ASSIGNMENT - Transcribe word for word the lines below from the line with "teapot: none [77,246,133,292]" through the line with "fruit: present [31,353,113,377]", ends included.

DATA LISTING -
=== Section Start ===
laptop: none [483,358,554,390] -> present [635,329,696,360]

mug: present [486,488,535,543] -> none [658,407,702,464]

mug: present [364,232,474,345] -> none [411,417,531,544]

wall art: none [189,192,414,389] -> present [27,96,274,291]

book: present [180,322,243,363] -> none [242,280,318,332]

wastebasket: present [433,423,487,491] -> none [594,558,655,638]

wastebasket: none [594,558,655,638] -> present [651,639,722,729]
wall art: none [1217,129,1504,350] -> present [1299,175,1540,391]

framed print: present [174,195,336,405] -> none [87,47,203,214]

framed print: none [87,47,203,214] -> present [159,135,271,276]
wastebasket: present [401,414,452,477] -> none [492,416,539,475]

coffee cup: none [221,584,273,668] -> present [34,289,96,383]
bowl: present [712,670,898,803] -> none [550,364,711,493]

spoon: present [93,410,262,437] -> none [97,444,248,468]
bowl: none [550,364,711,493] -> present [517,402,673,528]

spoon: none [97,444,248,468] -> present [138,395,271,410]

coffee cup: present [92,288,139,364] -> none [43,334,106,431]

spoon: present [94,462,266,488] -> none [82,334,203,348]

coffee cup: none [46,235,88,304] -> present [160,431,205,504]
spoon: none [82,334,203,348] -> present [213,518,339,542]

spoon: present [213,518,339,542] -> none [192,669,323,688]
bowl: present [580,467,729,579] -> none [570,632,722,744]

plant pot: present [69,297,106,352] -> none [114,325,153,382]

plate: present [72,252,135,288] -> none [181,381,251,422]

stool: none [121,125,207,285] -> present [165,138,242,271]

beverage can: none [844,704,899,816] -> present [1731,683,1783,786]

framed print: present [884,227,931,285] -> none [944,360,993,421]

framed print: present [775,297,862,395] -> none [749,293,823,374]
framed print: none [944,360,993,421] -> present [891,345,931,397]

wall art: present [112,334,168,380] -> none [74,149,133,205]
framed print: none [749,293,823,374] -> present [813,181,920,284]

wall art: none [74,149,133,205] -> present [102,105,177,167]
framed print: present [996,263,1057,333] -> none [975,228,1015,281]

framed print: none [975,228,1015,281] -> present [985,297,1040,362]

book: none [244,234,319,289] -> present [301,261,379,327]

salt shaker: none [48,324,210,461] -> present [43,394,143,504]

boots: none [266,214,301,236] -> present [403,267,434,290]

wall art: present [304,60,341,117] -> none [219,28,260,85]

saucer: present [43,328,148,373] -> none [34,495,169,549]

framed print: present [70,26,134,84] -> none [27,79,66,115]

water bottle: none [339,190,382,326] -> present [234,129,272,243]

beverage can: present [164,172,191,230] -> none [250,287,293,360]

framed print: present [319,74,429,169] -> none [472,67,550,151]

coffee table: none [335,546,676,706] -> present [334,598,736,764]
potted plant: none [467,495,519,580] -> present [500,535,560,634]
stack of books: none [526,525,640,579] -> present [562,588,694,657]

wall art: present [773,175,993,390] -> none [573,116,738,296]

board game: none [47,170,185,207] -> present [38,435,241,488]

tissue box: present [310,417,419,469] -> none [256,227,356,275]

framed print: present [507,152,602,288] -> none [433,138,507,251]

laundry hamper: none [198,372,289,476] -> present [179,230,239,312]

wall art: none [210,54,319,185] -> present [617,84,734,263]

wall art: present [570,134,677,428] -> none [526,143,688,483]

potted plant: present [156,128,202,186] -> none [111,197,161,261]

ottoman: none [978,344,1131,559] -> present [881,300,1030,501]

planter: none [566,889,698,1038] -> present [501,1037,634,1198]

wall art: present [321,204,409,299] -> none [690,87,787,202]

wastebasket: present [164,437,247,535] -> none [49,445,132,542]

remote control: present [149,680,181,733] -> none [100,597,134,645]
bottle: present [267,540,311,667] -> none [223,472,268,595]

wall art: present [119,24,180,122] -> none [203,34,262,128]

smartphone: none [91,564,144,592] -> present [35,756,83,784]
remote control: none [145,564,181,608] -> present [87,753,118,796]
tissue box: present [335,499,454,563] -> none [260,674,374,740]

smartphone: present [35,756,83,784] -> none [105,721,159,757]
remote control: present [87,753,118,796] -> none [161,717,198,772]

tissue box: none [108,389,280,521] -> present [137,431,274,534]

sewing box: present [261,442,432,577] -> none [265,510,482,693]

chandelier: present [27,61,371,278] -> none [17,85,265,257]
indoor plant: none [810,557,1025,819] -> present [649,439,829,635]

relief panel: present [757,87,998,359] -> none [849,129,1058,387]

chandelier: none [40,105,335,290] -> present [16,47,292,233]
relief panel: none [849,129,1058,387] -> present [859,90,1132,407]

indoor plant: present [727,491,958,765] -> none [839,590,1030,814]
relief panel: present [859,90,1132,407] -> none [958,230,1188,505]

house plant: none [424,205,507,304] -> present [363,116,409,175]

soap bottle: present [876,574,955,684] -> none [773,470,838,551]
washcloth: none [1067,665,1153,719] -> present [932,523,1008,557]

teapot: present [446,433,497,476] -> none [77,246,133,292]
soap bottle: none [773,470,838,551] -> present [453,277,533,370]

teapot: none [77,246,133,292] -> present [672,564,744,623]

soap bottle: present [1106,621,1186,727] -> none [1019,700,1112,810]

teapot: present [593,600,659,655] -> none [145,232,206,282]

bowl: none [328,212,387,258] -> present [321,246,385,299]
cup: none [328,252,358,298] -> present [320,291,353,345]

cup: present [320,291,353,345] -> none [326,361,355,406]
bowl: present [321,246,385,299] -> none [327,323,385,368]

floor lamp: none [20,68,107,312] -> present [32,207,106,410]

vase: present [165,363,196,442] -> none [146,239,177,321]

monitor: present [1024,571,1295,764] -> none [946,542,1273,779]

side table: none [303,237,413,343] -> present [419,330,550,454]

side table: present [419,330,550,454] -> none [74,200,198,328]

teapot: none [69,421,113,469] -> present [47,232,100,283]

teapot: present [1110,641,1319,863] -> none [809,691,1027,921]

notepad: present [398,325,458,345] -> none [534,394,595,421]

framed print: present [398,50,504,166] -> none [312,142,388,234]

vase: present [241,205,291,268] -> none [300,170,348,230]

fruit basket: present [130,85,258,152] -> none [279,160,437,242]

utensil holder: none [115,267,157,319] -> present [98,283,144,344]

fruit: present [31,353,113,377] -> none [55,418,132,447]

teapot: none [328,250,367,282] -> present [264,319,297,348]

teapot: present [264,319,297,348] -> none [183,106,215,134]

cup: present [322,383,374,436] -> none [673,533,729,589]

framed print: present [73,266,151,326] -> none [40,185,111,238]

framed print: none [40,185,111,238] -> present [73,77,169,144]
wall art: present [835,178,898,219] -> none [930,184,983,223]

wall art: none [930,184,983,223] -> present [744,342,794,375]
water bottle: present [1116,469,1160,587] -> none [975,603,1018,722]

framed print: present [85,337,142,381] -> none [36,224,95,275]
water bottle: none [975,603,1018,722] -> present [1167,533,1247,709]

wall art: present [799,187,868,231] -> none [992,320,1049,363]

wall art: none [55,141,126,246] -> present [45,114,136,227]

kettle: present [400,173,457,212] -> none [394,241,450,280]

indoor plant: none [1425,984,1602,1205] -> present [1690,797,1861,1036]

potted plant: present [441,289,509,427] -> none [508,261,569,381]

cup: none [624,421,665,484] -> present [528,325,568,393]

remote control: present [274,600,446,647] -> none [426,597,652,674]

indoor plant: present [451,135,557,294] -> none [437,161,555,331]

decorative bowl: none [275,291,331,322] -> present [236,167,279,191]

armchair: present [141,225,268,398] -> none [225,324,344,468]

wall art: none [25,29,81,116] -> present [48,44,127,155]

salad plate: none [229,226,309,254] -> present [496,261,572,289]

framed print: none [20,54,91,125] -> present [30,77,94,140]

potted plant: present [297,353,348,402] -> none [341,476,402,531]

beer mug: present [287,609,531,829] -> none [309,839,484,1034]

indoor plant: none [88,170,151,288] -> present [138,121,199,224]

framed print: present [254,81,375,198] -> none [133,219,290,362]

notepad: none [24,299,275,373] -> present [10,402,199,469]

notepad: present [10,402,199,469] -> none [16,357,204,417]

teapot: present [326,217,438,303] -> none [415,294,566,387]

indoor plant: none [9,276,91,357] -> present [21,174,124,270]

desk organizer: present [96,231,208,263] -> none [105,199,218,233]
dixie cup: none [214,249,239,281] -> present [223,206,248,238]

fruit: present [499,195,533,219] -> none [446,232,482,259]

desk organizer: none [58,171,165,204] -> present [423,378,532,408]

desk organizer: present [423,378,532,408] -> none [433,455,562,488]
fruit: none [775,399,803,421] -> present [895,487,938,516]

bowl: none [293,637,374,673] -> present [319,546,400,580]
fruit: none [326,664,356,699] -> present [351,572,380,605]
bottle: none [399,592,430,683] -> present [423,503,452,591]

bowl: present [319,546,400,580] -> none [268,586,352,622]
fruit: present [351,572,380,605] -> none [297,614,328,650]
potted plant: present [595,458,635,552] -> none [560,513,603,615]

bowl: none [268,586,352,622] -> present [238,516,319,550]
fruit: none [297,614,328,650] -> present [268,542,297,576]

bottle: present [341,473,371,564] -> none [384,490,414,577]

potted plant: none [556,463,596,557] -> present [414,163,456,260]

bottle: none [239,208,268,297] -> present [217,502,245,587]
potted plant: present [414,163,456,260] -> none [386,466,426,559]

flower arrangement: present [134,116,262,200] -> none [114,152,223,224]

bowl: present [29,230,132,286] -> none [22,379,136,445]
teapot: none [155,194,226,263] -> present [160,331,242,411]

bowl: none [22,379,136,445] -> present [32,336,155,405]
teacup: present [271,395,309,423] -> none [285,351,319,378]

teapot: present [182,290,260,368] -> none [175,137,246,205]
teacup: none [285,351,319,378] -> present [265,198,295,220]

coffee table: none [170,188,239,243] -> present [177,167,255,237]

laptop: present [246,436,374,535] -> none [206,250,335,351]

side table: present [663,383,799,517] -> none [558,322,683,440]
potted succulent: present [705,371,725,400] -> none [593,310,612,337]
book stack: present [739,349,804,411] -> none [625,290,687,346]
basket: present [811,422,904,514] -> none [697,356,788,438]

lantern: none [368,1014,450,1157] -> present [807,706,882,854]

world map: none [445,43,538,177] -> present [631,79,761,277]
=== Section End ===
ANSWER TO THIS PROBLEM -
teapot: none [77,246,133,292] -> present [672,564,744,623]

soap bottle: present [1106,621,1186,727] -> none [1019,700,1112,810]

teapot: present [593,600,659,655] -> none [145,232,206,282]

bowl: none [328,212,387,258] -> present [321,246,385,299]
cup: none [328,252,358,298] -> present [320,291,353,345]

cup: present [320,291,353,345] -> none [326,361,355,406]
bowl: present [321,246,385,299] -> none [327,323,385,368]

floor lamp: none [20,68,107,312] -> present [32,207,106,410]

vase: present [165,363,196,442] -> none [146,239,177,321]

monitor: present [1024,571,1295,764] -> none [946,542,1273,779]

side table: none [303,237,413,343] -> present [419,330,550,454]

side table: present [419,330,550,454] -> none [74,200,198,328]

teapot: none [69,421,113,469] -> present [47,232,100,283]

teapot: present [1110,641,1319,863] -> none [809,691,1027,921]

notepad: present [398,325,458,345] -> none [534,394,595,421]

framed print: present [398,50,504,166] -> none [312,142,388,234]

vase: present [241,205,291,268] -> none [300,170,348,230]

fruit basket: present [130,85,258,152] -> none [279,160,437,242]

utensil holder: none [115,267,157,319] -> present [98,283,144,344]

fruit: present [31,353,113,377] -> none [55,418,132,447]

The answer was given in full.